Options are derivatives that allow traders the right but not the obligations to sell or buy an elementary asset at a certain price before or on the given expiry date. Traders can earn outstanding profit from options trading if they use it properly by understanding the different option trading strategies. Traders very often start options trading with less knowledge of options trading strategies which can lead them to face colossal loss. Several option trading strategies can increase profit and lessen risks.
Here are the top 3 option trading strategies that can increase profits if they are executed appropriately.
Top 3 Options Trading Strategies
There are several options trading strategies, but the following are the best and most used top 3 options trading strategies.
- Covered Call Options Trading Strategy
- Straddle Options Trading Strategy
- Risk Reversal Options Trading Strategy
Covered Call Options Trading Strategy
In the covered call options trading strategy, the traders write or sell the call option against the asset which they are currently holding for the long positions. Traders’ existing holdings cover the option trade, which means the traders can transfer the elementary assets if the buyer of the call option utilizes the right to buy the asset.
This strategy’s focus is to increase the profit that traders can gain from the long position lonely by collecting the premium on selling an options contract. The covered call strategy is used for several different purposes. Some traders use it to gain extra profit from the asset they hold, even in a relatively flat market.
The advantage of the covered call options trading strategy is that it can be implemented as a short term hedge to existing holding against the loss. There is a risk involved in this that if the market price archives the strike price, traders might have to pay the elementary asset’s agreed amount.
The covered call options trading strategy typically executed 30-50 days prior to expiry. Because of this, traders might get the benefit of time decay, although the execution time totally depends on the trader’s goal.
Straddle Options Trading Strategy
In the straddle options trading strategy, the traders buy and sell the same numbers of calls and put them at the same strike price and expiry date. The strategy aims to gain profit on one position to hugely cover the other position’s loss so that the entire trade becomes profitable.
The type of straddle use is based on the market view of the trader. There are two different types of straddles, such as short and long.
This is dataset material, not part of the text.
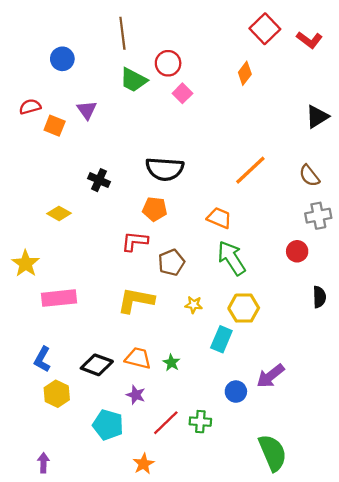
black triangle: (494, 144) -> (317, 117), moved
Short straddles need to sell the put and call at the same strike price and expiry date; traders will be able to receive the premium for both. Market with low volatility benefits this strategy. This strategy depends on the move of the market price neither upwards or downwards, as any price move can put the profitability of risk trade. And as traders are selling, there is the possibly limitless downside.
In a long straddle, traders buy the put and call at the same strike price and expiry date. This method will take the benefit of the volatility of the market as the trader will make a profit in one position no matter market moves in any direction.
There are also some cons of the long straddle. If there is no volatility in the market, then both positions might attract the loss, or on the other hand, if the losing side is greater than the profit side, it will also be the net loss.
Risk Reversal Options Trading Strategy
The risk reversal option trading strategy involves selling a put option out of the money. And buying the call option out of the money with the same expiry date. This trade is referred to as bullish trade that can be implemented for credit or debit relies on where the strikes are concerning the asset.
The traders who implement the risk reversal always look to get benefit from the long call options. By selling the put pay for the call. This type of trade setup eliminates the risk of trading. But it involves the risk if the assets trade downside.
Some Tips for Trading Options.
Understand the working of the options.
Options are split into two classes, such as puts and calls. The put option grants the right to sell the elementary asset at the strike price on the given date. While the call option grants the right to buy the elementary asset at the strike price on or before the given date.
Traders should build the perfect plan of options trading.
The trading plan is crucial as the method will help traders in trading like how, when and what to trade. The plan must be perfect according to traders goals and risk management.
The options trading plan will give the traders the exact figure of capital that they provide to each strategy. And how much risk they can involve in each trade.
Selecting the Correct Online Broker
Brokers are a crucial part of online trading. All the trading strategies will give profit if they are executed correctly, and in the execution of the strategy, the brokers can help the traders accurately. The commission and the spread plays a vital role in options trading. Therefore selecting the broker with low trading fees is essential, and moreover, it should be safe and reliable.
HFTrading and ETFinance are the top online brokers. They offer low commission fees and spreads. Also are the safest and reliable as they are authorised and regulated by the leading financial authorities across the world and trusted by thousands of active traders. Traders can read the complete review of these brokers by clicking on their names.
There are many options trading strategies, but we have listed above the best 3 options trading strategies that most successful traders execute. Traders can earn reasonable amounts of profits in options trading by learning and executing these strategies correctly.